▸ **本文抜粋**:
経営情報
ごあいさつ
理事長 田村 博信
皆さまには、平素より格別のご愛顧を賜り、誠にありがとうございます。
2023年度の日本経済は、新型コロナウイルス感染症の法令上の位置づけが「2類」から「5類」に引き下げられたことにより、感染者や濃厚接触者の行動制限が緩和され、感染症対策が個人や企業の自主判断に委ねられたことで、徐々に社会経済活動の正常化が進みました。特に、甚大な影響を受けた飲食業や観光業などを中心に、国内のサービス消費や訪日客の増加によるインバウンド消費の回復に伴い、足元の景気は緩やかな持ち直しの動きが続いています。
世界経済に目を向けると、ウクライナやパレスチナを巡る地政学リスクの増大や、欧米の中央銀行の金融引締めに伴う円安の長期化など、グローバルな政治経済情勢が資源・穀物価格の上昇圧力となり、当地においても輸入物価の上昇等が、お取引先中小企業の業績回復の重荷となっています。
地域経済に目を向けると、都市部への人口流出による人口減少や高齢化の進展といった従来からの構造的問題に加え、ゼロゼロ融資の返済の本格化や、深刻な人手不足への対応、更には脱炭素社会の実現に向けた取組みなど、対処すべき課題が山積しており、依然として予断を許さない状況が続いています。
国内の金融面を見ると、欧米各国ではインフレ抑制のための金融引締め政策から緩和へと舵が切られようとしている中にあって、日本銀行は2024年3月に開催された金融政策決定会合において、長期金利を0%程度に誘導する長短金利操作(YCC、イールドカーブコントロール)を17年ぶりに撤廃し、11年続いてきた異例の金融緩和の正常化に向け、大きな転換点を迎えました。これにより、メガバンクに続き地方銀行、信用金庫においても預金金利の引き上げが始まり、今後の金融政策次第では更なる市場金利の上昇が想定されるなど、金利のある世界への転換により、金融機関の収益環境の変化が加速することが予想されます。
コロナ禍も落ち着き、徐々に正常化に向けた動きが見られ始めましたが、本格的な景気回復までには時間を要することから、引き続きお取引先の資金繰り支援や、IT化のお手伝い等の本業支援などの金融・非金融両面の支援に取り組んでまいりました。また、個人のお客さまについては、個々のライフサイクルに応じたニーズへの対応としてWEB完結ローンの拡充や、キャンペーン定期の発売など、様々な金融サービスの提供に積極的に取り組んでまいりました。
業績につきましては、預金残高は1,949億45百万円、貸出金残高は1,041億25百万円となり、収益面ではコア業務純益は8億40百万円、当期純利益は1億29百万円を確保することができました。これもひとえに皆さまのご支援の賜と、心より感謝申し上げます。
2024年度は、新3か年計画「未来へつなぐ変革への挑戦」のスタートの年です。本3か年計画においては、「持続可能なビジネスモデル」の構築に向け、安定したコア業務純益の確保を目指した収益構造の確立を最重要課題とし、その実現に向けて積極的に取り組んでまいります。
今後とも、一層のご支援、お引き立てを賜りますようお願い申し上げます。

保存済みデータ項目
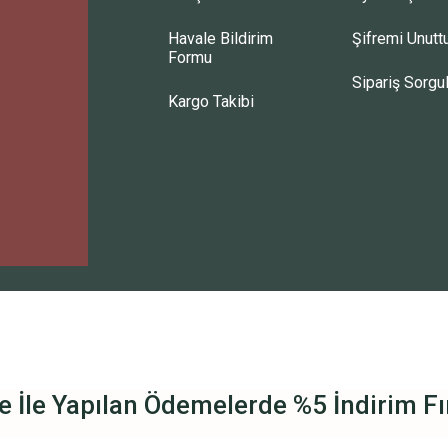
Havale Bildirim
Şifremi Unut
Formu
Sipariş Sorgu
Kargo Takibi
e İle Yapılan Ödemelerde %5 İndirim Fır
Tüm Ürünlerde Geçerlidir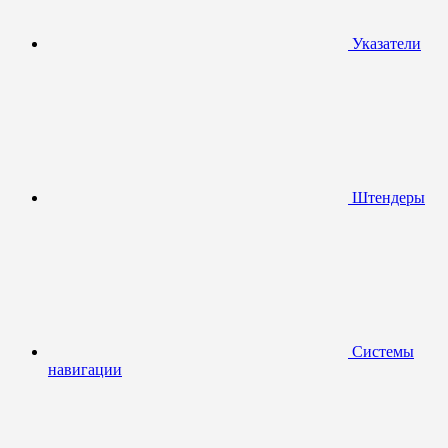
Указатели
Штендеры
Системы
навигации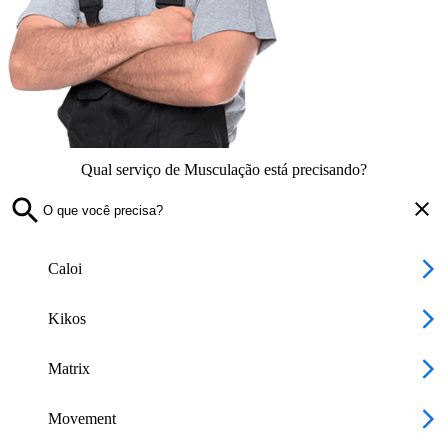
Qual serviço de Musculação está precisando?
Caloi
Kikos
Matrix
Movement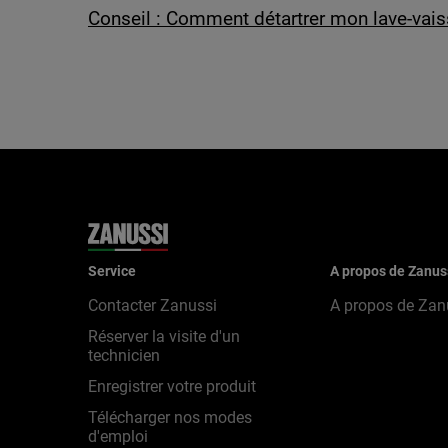
Conseil : Comment détartrer mon lave-vais
Service
A propos de Zanus
Contacter Zanussi
A propos de Zan
Réserver la visite d'un
technicien
Enregistrer votre produit
Télécharger nos modes
d'emploi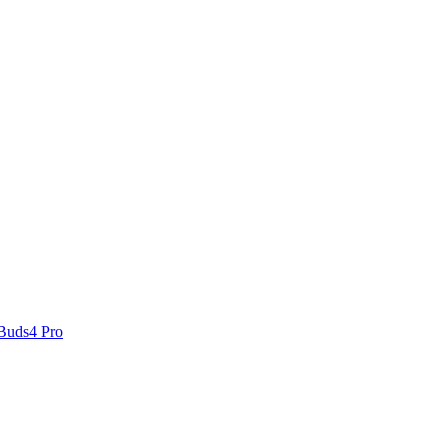
 Buds4 Pro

▸ **作業指示**:
- A) あいさつ文によると、2024年度にスタートする新3か年計画の名称は何ですか。
- B) あいさつ文の業績について述べた段落に挙げられている項目を、その金額とともにすべて列挙してください。
- C) あいさつ文のうち、「国内の金融面を見ると、欧米各」を含む箇所から書き始め、「的に取り組んでまいりました。」の直後で終えて、その範囲を一字一句そのまま書き写してください。

▸ **解答一覧**:
- A) 「未来へつなぐ変革への挑戦」です。

- B)
- 預金残高:1,949億45百万円
- 貸出金残高:1,041億25百万円
- コア業務純益:8億40百万円
- 当期純利益:1億29百万円

- C)
国内の金融面を見ると、欧米各国ではインフレ抑制のための金融引締め政策から緩和へと舵が切られようとしている中にあって、日本銀行は2024年3月に開催された金融政策決定会合において、長期金利を0%程度に誘導する長短金利操作(YCC、イールドカーブコントロール)を17年ぶりに撤廃し、11年続いてきた異例の金融緩和の正常化に向け、大きな転換点を迎えました。これにより、メガバンクに続き地方銀行、信用金庫においても預金金利の引き上げが始まり、今後の金融政策次第では更なる市場金利の上昇が想定されるなど、金利のある世界への転換により、金融機関の収益環境の変化が加速することが予想されます。
コロナ禍も落ち着き、徐々に正常化に向けた動きが見られ始めましたが、本格的な景気回復までには時間を要することから、引き続きお取引先の資金繰り支援や、IT化のお手伝い等の本業支援などの金融・非金融両面の支援に取り組んでまいりました。また、個人のお客さまについては、個々のライフサイクルに応じたニーズへの対応としてWEB完結ローンの拡充や、キャンペーン定期の発売など、様々な金融サービスの提供に積極的に取り組んでまいりました。